I’ve chosen 100 hidden units, clamped a subset of MNIST dataset to them, and here’s the result:
Looks kinda feature-ish, but a bit messed up. Let’s try to add some sparsity to make hidden units represent more independent features. The basic way to to it is described by Honglak Lee, and it’s just adding to weights and hidden biases, where is the desired sparsity target, meaning average probability that a certain unit is on. Actually it is possible to add that term only to hidden biases, and we’ll get back to it in a moment.
Sparse RBM filters looks like this:
I’m still not sure whether that’s cool or rather not — on the one hand, average hidden unit’s activation definitely go down, and units start to represent different (independent) features. On the other hand, too many of them look like “1” — maybe that’s because those diagonal straight lines are tend to occur in “1” and “7” quite often. I also would like to end up with nice penstrokes-like features like those pictured in Lee’s paper, and after some digging discovered that whitening (preprocessing operation that make different image pixels less corellated with each other) helps to achieve something like that. But I couldn’t apply it right now, because I needed my data to be real-valued, and that, in turn, required my visible units to be Gaussian.
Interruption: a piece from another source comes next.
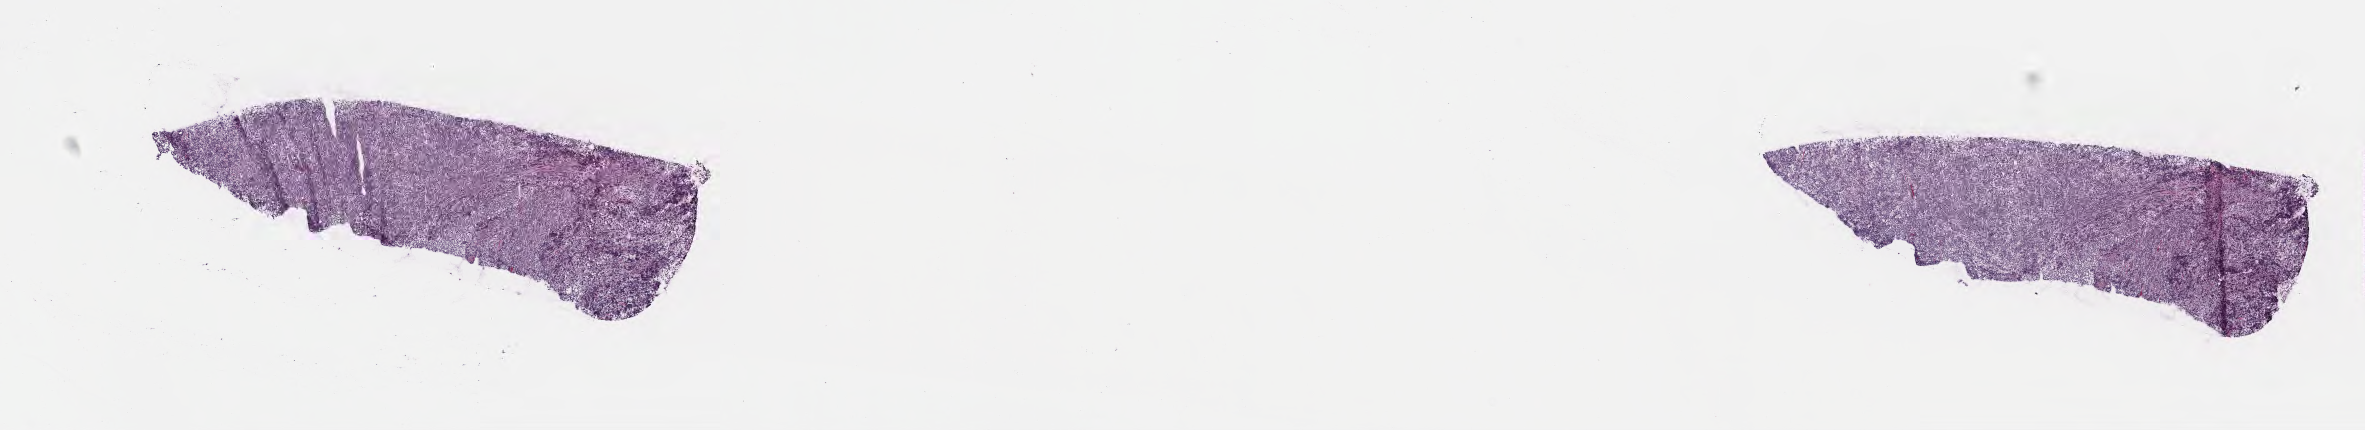
Digitized haematoxylin and eosin-stained section — shown as a low-resolution overview of the whole scanned area (about 19.1 x 3.5 mm). Cryosection. Primary tumor. Site: lymph node of head and neck. Patient: female, aged 11. Pathologist review of this section (percent, as recorded): tumor cells 90%, tumor nuclei 90%, stromal cells 10%, necrosis 0%, normal cells 0%. Infiltration values recorded for this section: lymphocyte infiltration 40%, monocyte infiltration 3%, neutrophil infiltration 5%.
* histologic diagnosis: Burkitt lymphoma, NOS
* Ann Arbor stage (patient): Stage II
At first I’d like to point out that I haven’t found literally any analysis on the matter. Energy function for Gaussian RBM is just stated (by Hinton, Lee and some other papers I’ve managed to google), and no further comments are made. That’s really disappointing especially because everyone keeps saying Gaussian RBMs are hard to train. And, by the way, this is so true.
First, it doesn’t even work at all with uniformly initialized weights. To make it learn, I had to replace them with normaly distributed weights with zero mean and 0.001 standart deviation (thanks to practical guide again). Any attempt to increate the std value breaks learning like completely.
Oh, and I forgot to mention the actual change: for visible units I’ve replaced the activation function with sampling from normal distribution of mean and unit variance. To be able to do that I had to rescale the input data to zero mean and unit variance (otherwise it’s also possible to learn precise variance parameters per each unit). Also I guess I can’t use “raw” value to collect learning statistic (as I did with Bernoulli probability), so I’m going to sample states everywhere.
According to my (kinda sloppy) observations sparsity doesn’t work so good for Gaussian RBM either — adding sparsity penalty to the weights seems to push the gradient in the wrong direction maybe? Anyway, average hidden activation doesn’t change properly. I’ve followed Lee’s advice about adding sparsity penalty just to visible biases, and now it works better.
The results are… slightly better as well, I guess:
(this is with sparsity enabled)
I can distinguish specific digits, but not penstrokes, still. Let’s whiten the data and try it again:
Whitened MNIST digits. Can’t say they actually change a lot
…and this is where I’m stuck at the moment. This doesn’t look like features in any way, and I don’t understand what is the problem. The curious thing about it is that the model still learns, reconstruction error goes down — but it learns these pretty much random noise filters, still being able to make better reconstructions.
I’m going to pause for a bit and maybe look for external help. All the cases mentioned are uploaded in my playground repo.